Time for blacks to set pace of debate

2011-03-12 12:15

Like most sensible people, I was angry and flabbergasted that Afrikanerbond chairperson Piet Vorster thought himself qualified to lecture the president of Africa’s oldest liberation movement – when he called on President Jacob Zuma to speak out against racism.

Granted, the party has lost some of its gloss over the years because of internal squabbles and its dispensing of patronage. But it is still the ANC, and its history of fighting for a non-racial and non-sexist society cannot be watered down just because there are some individuals in the party who do not have the noblest intentions.

Once my anger had subsided, I wondered why it was that Vorster could even think of making such a call.

My conclusion is the unfortunate truth that black civil society and its thought leaders have largely abdicated their duties of setting the pace and agenda of social debate.
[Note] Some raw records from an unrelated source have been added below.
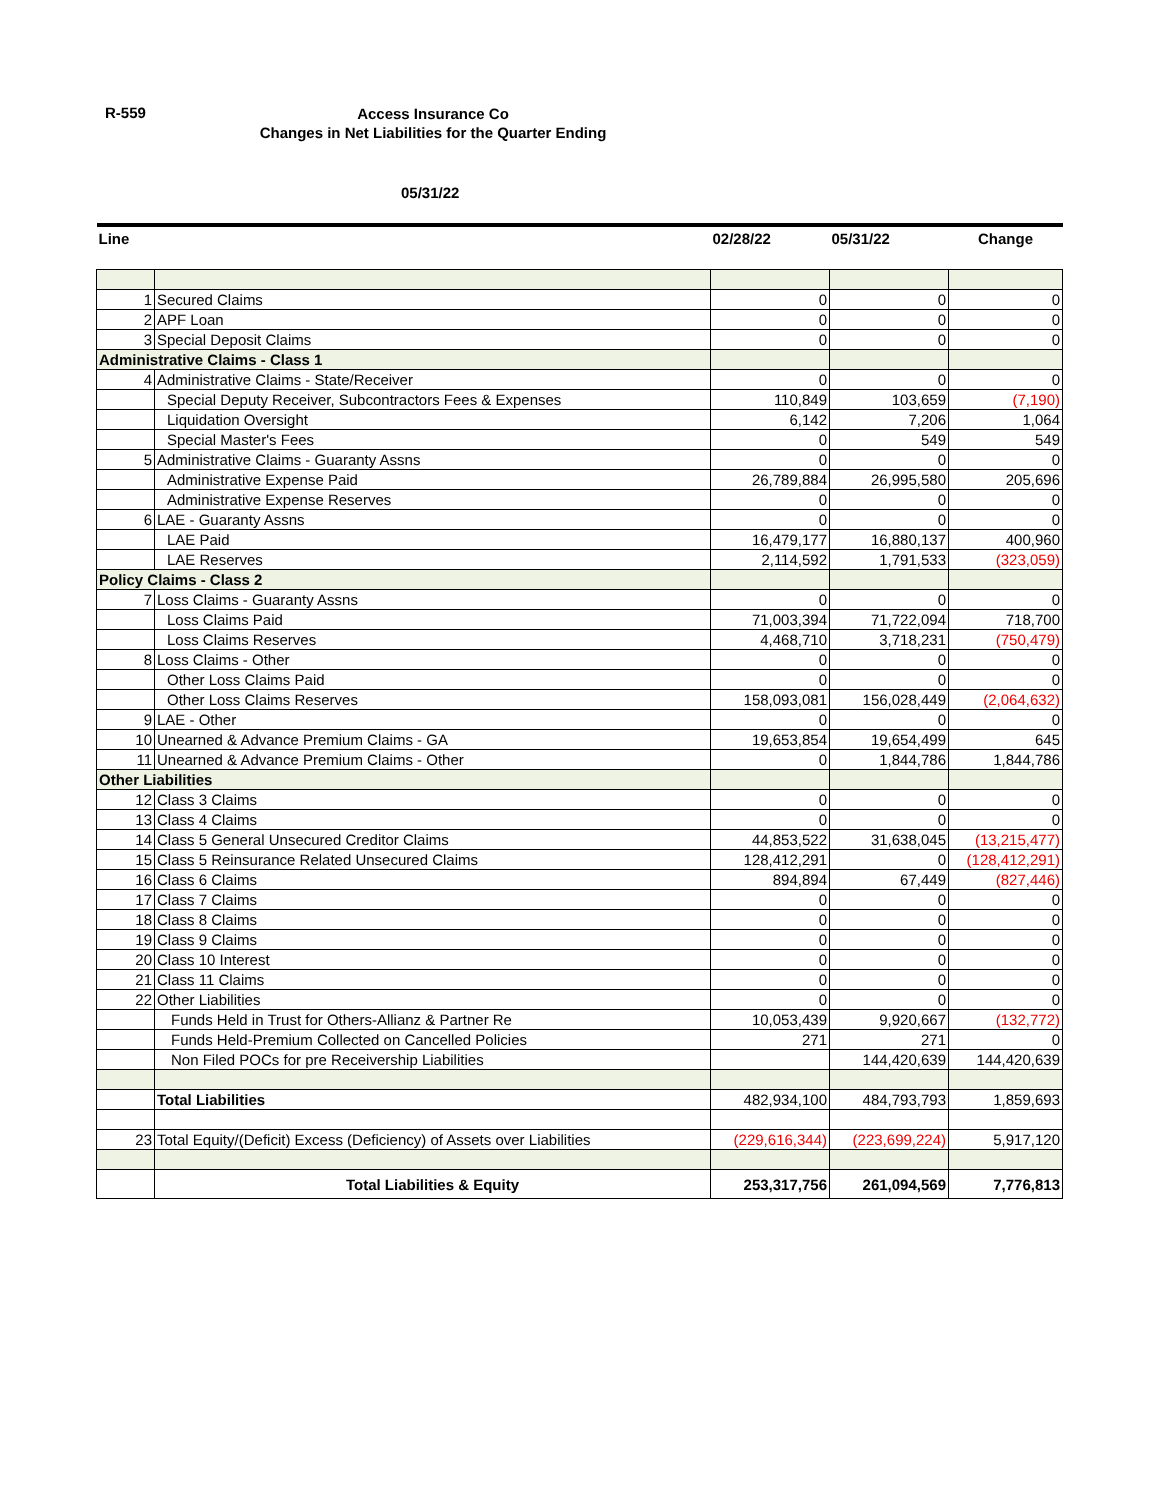R-559
Access Insurance Co
Changes in Net Liabilities for the Quarter Ending
05/31/22
| Line | | 02/28/22 | 05/31/22 | Change |
| --- | --- | --- | --- | --- |
| 1 | Secured Claims | 0 | 0 | 0 |
| 2 | APF Loan | 0 | 0 | 0 |
| 3 | Special Deposit Claims | 0 | 0 | 0 |
| Administrative Claims - Class 1 | | | | |
| 4 | Administrative Claims - State/Receiver | 0 | 0 | 0 |
| | Special Deputy Receiver, Subcontractors Fees & Expenses | 110,849 | 103,659 | (7,190) |
| | Liquidation Oversight | 6,142 | 7,206 | 1,064 |
| | Special Master's Fees | 0 | 549 | 549 |
| 5 | Administrative Claims - Guaranty Assns | 0 | 0 | 0 |
| | Administrative Expense Paid | 26,789,884 | 26,995,580 | 205,696 |
| | Administrative Expense Reserves | 0 | 0 | 0 |
| 6 | LAE - Guaranty Assns | 0 | 0 | 0 |
| | LAE Paid | 16,479,177 | 16,880,137 | 400,960 |
| | LAE Reserves | 2,114,592 | 1,791,533 | (323,059) |
| Policy Claims - Class 2 | | | | |
| 7 | Loss Claims - Guaranty Assns | 0 | 0 | 0 |
| | Loss Claims Paid | 71,003,394 | 71,722,094 | 718,700 |
| | Loss Claims Reserves | 4,468,710 | 3,718,231 | (750,479) |
| 8 | Loss Claims - Other | 0 | 0 | 0 |
| | Other Loss Claims Paid | 0 | 0 | 0 |
| | Other Loss Claims Reserves | 158,093,081 | 156,028,449 | (2,064,632) |
| 9 | LAE - Other | 0 | 0 | 0 |
| 10 | Unearned & Advance Premium Claims - GA | 19,653,854 | 19,654,499 | 645 |
| 11 | Unearned & Advance Premium Claims - Other | 0 | 1,844,786 | 1,844,786 |
| Other Liabilities | | | | |
| 12 | Class 3 Claims | 0 | 0 | 0 |
| 13 | Class 4 Claims | 0 | 0 | 0 |
| 14 | Class 5 General Unsecured Creditor Claims | 44,853,522 | 31,638,045 | (13,215,477) |
| 15 | Class 5 Reinsurance Related Unsecured Claims | 128,412,291 | 0 | (128,412,291) |
| 16 | Class 6 Claims | 894,894 | 67,449 | (827,446) |
| 17 | Class 7 Claims | 0 | 0 | 0 |
| 18 | Class 8 Claims | 0 | 0 | 0 |
| 19 | Class 9 Claims | 0 | 0 | 0 |
| 20 | Class 10 Interest | 0 | 0 | 0 |
| 21 | Class 11 Claims | 0 | 0 | 0 |
| 22 | Other Liabilities | 0 | 0 | 0 |
| | Funds Held in Trust for Others-Allianz & Partner Re | 10,053,439 | 9,920,667 | (132,772) |
| | Funds Held-Premium Collected on Cancelled Policies | 271 | 271 | 0 |
| | Non Filed POCs for pre Receivership Liabilities | | 144,420,639 | 144,420,639 |
| | Total Liabilities | 482,934,100 | 484,793,793 | 1,859,693 |
| 23 | Total Equity/(Deficit) Excess (Deficiency) of Assets over Liabilities | (229,616,344) | (223,699,224) | 5,917,120 |
| | Total Liabilities & Equity | 253,317,756 | 261,094,569 | 7,776,813 |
It is because of this indifference that the likes of Vorster are increasingly feeling emboldened to think that they can say what should be in the public domain.

For the record, by black I mean all those who didn’t have a meaningful vote until April 27 1994.

Surely one black labour lawyer should have raised the very valid points that are now left to Solidarity to point out? It appears patently obvious that if you apply the national demographics to regions without taking into account the peculiar demographic circumstances of that region, you will be left with an untenable situation.

What held the tongues and pens of black people?

Listening to the likes of Solidarity, you could be forgiven for thinking that South African boardrooms were spilling over with black people and women, leaving no space at all for white males.

Going by AfriForum, you would be convinced that white South Africans are living in conditions like those of the Great Depression when the truth is that they are collectively wealthier than they ever were under apartheid.

But until black thought leaders and civil society movements remove their self-imposed gag, Solidarity and the rest of the neo-racists like the Afrikanerbond will think they have views worth entertaining.

It cannot be that Solidarity and related formations will win almost every case they take to the equality or labour courts while the so-called progressive forces chant 1987 slogans instead of employing rigour and legal scholarship.

Many of us refrain from talking about the looting of the state or parastatals, somehow hoping that our silence will make it go away. We then get irritated when right-wingers point out what we know in our hearts to be true.

Black people have reduced themselves to vocalising strong opinions when talking about Orlando Pirates and Kaizer Chiefs. For everything else, “the leadership will pronounce”.

Many of us would rather be thought of as airheads than be called boring, hence our willingness to disengage from important topics.

In our desire to be with the “in crowd”, some smart people not only agree with rank idiocy but they aid, abet and defend it. We have become the “ayoba nation”.

Black people must remember that they are responsible for whatever direction South Africa takes going forward.

They have it in their very hands, whether we inculcate a tradition of critical engagement with the political mandarins or allow those who hanker for a sorry past to dictate terms.

We owe it to both those who fought for our freedom and those who hold it in trust, to think out loud and not wait for a Piet Vorster to tell us what should matter.